**Activity list**
• A. From the fact sheet on the House foreign surveillance bill, copy the passage starting with "This week, House" and going on through "soon as possible.".
• B. Write the next part of the fact sheet on the House foreign surveillance bill, picking up after its last sentence.

For Immediate Release
Office of the Press Secretary
March 13, 2008

Fact Sheet: Protect America Alert: House Foreign Surveillance Bill Undermines Our National Security
House Leaders Move To Vote On Partisan Legislation; President Bush Will
Veto Any Bill That Fails To Provide The Intelligence Community The Tools
Needed To Protect Our Nation

     Fact sheet President Bush Discusses FISA

"Congress should stop playing politics with the past and focus on helping us prevent terrorist attacks in the future. Members of the House should not be deceived into thinking that voting for this unacceptable legislation would somehow move the process along. Voting for this bill does not move the process along. Instead, voting for this bill would make our country less safe because it would move us further away from passing the good bipartisan Senate bill that is needed to protect America."

– President George W. Bush, 3/13/08

This week, House leaders are finally bringing FISA modernization legislation to the floor – but instead of holding a vote on the good bipartisan bill passed by the Senate, they introduced a partisan bill that would undermine America's security. This bill is dangerous to our national security. House leaders know that the Senate will not pass it, and the President will not sign it. The President calls on Congress to end this needless obstruction and pass the bipartisan Senate bill as soon as possible.

Yesterday, The Attorney General And The Director Of National Intelligence Sent A Letter To The Speaker Explaining Why This Bill Is Dangerous To Our National Security And Recommending The President Veto The Legislation:

  • The House bill could reopen dangerous intelligence gaps by putting in place a cumbersome court approval process that would make it harder to collect intelligence on foreign terrorists. Last August, Congress explicitly rejected this approach when bipartisan majorities in both houses passed the Protect America Act (PAA). It was rejected again last month when the Senate passed new legislation to extend and strengthen the PAA.

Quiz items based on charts
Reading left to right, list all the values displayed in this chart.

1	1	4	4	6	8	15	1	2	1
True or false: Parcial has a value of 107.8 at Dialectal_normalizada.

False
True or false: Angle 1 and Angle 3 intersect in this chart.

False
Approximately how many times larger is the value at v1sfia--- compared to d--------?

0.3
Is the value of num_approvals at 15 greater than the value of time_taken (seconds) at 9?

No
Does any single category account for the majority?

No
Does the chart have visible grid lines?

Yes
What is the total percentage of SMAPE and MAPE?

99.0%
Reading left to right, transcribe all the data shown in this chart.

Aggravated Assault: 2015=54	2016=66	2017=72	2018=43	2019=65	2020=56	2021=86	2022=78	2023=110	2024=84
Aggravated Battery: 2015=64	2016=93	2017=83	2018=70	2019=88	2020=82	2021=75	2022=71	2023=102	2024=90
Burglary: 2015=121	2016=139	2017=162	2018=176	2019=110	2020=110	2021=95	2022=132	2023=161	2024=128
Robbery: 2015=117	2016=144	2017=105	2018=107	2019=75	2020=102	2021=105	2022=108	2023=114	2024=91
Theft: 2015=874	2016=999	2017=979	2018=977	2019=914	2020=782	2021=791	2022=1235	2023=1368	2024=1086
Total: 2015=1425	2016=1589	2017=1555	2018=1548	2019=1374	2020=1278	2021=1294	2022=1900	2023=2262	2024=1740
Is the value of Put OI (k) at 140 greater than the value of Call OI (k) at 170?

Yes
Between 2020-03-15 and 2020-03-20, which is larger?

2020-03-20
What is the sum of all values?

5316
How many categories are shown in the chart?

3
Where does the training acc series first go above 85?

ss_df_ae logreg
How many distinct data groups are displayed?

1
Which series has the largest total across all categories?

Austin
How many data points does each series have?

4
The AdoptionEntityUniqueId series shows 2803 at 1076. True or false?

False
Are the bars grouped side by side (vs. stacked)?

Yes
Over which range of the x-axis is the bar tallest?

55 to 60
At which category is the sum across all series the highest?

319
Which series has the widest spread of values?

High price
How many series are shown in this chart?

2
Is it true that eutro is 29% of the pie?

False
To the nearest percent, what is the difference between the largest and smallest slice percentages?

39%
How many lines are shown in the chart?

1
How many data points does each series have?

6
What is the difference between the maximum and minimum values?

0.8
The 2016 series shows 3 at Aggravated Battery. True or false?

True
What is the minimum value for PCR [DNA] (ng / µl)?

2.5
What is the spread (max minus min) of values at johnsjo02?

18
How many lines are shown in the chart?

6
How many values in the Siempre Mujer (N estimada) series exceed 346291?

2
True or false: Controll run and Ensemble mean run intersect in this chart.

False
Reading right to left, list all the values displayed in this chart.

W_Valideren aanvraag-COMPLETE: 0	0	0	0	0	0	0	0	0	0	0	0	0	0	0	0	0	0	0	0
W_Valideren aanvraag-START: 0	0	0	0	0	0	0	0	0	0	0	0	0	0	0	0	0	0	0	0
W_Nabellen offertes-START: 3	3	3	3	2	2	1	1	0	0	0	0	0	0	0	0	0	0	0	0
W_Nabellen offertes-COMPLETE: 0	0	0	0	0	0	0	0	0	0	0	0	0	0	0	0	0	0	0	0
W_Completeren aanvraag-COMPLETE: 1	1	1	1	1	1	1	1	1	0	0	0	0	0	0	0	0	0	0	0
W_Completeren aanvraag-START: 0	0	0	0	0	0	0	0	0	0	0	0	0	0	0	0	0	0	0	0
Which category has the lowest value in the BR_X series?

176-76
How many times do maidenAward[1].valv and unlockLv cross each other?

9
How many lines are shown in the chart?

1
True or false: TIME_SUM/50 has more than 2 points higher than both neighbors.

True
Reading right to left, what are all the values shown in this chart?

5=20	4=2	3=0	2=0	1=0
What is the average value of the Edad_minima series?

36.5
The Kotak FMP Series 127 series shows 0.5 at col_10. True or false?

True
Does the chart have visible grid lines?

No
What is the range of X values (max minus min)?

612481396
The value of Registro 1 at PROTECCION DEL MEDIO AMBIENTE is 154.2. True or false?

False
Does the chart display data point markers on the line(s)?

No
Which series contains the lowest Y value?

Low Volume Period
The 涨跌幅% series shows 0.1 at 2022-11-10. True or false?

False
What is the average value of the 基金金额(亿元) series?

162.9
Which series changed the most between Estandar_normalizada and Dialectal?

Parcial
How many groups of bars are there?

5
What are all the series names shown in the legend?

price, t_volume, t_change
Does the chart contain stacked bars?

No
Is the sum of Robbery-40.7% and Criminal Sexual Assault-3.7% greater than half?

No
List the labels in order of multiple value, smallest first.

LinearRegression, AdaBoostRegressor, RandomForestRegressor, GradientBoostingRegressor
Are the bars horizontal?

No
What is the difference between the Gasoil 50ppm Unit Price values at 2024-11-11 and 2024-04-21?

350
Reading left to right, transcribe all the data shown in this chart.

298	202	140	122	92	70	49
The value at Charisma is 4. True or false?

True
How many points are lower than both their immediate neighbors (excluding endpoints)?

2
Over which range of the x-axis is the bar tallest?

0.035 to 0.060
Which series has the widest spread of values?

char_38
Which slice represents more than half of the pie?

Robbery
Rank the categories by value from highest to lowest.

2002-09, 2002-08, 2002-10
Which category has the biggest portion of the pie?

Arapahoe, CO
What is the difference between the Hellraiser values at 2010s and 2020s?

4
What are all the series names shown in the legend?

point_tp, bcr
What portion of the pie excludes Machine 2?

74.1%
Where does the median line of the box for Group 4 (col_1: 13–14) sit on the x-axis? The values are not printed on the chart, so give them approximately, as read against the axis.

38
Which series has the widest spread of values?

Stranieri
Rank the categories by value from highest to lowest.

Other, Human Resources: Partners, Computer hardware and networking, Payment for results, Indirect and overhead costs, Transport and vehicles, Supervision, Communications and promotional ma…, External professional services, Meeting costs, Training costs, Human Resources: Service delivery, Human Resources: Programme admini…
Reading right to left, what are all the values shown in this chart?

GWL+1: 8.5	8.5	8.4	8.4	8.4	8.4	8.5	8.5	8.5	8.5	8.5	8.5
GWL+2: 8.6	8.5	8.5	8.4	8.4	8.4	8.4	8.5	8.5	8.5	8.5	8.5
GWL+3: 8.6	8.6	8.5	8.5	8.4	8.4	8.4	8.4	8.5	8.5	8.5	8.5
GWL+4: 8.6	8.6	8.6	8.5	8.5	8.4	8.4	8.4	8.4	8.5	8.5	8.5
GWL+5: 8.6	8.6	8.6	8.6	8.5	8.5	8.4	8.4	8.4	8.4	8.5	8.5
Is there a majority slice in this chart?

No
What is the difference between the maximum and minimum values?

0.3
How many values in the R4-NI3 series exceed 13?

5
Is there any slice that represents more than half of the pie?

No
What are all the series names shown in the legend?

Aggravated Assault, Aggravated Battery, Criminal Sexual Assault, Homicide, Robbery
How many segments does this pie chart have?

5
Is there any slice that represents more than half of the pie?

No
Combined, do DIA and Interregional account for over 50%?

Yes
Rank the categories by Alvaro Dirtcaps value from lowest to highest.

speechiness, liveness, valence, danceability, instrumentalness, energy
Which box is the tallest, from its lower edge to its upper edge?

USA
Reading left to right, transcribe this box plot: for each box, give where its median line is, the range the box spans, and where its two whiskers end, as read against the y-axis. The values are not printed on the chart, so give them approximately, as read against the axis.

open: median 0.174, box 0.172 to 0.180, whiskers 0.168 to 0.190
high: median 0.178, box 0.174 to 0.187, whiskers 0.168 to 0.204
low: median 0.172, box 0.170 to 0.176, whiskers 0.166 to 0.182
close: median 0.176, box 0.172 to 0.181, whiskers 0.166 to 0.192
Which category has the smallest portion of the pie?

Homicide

**Expected outputs**
• A.
This week, House leaders are finally bringing FISA modernization legislation to the floor – but instead of holding a vote on the good bipartisan bill passed by the Senate, they introduced a partisan bill that would undermine America's security. This bill is dangerous to our national security. House leaders know that the Senate will not pass it, and the President will not sign it. The President calls on Congress to end this needless obstruction and pass the bipartisan Senate bill as soon as possible.

• B.
    • The House's partisan legislation would extend protections we enjoy as Americans to foreign terrorists overseas and could cause us to lose vital intelligence on terrorist threats. It makes no sense to involve the court before the Government begins surveillance of foreign targets who wish to do us harm.

    • Prior court approval would require intelligence analysts and others to prepare documents for court review, before fulfilling their core duty of protecting our Nation. Intelligence professionals should be permitted to obtain intelligence information that permits them to act before an emergency situation arises - the Government should not be forced to wait for an emergency to develop before it can take steps to gather information needed to prevent that emergency. Many threats will not appear to be emergencies until it is too late.

  • The House bill fails to provide liability protection to companies believed to have assisted in protecting our Nation after the 9/11 attacks. Instead, the House bill would make matters even worse by allowing the litigation to continue for years. House leaders simply adopted the position that class-action trial lawyers are taking in the multibillion-dollar lawsuits they have filed.

    • This litigation would be unfair because any companies that assisted us after 9/11 were assured by our government that their cooperation was legal and necessary. It would undermine the private sector's willingness to cooperate with the Intelligence Community - cooperation that is essential to protecting America. Companies may also be less willing to assist the Government in the future if they face a threat of private lawsuits each time they are alleged to have provided assistance.

    • This litigation would require the disclosure of state secrets that could lead to the public release of highly classified information that our enemies could use against us.

    • Companies that may have helped us save lives should be thanked for their patriotic service, not subjected to multibillion-dollar lawsuits that will make them less willing to help in the future.

    • The House bill may be good for class action trial lawyers, but it would be terrible for the United States.

  • The House bill would establish yet another commission to examine past intelligence activities. This would be a redundant and partisan exercise that would waste our intelligence officials' time and the taxpayers' money.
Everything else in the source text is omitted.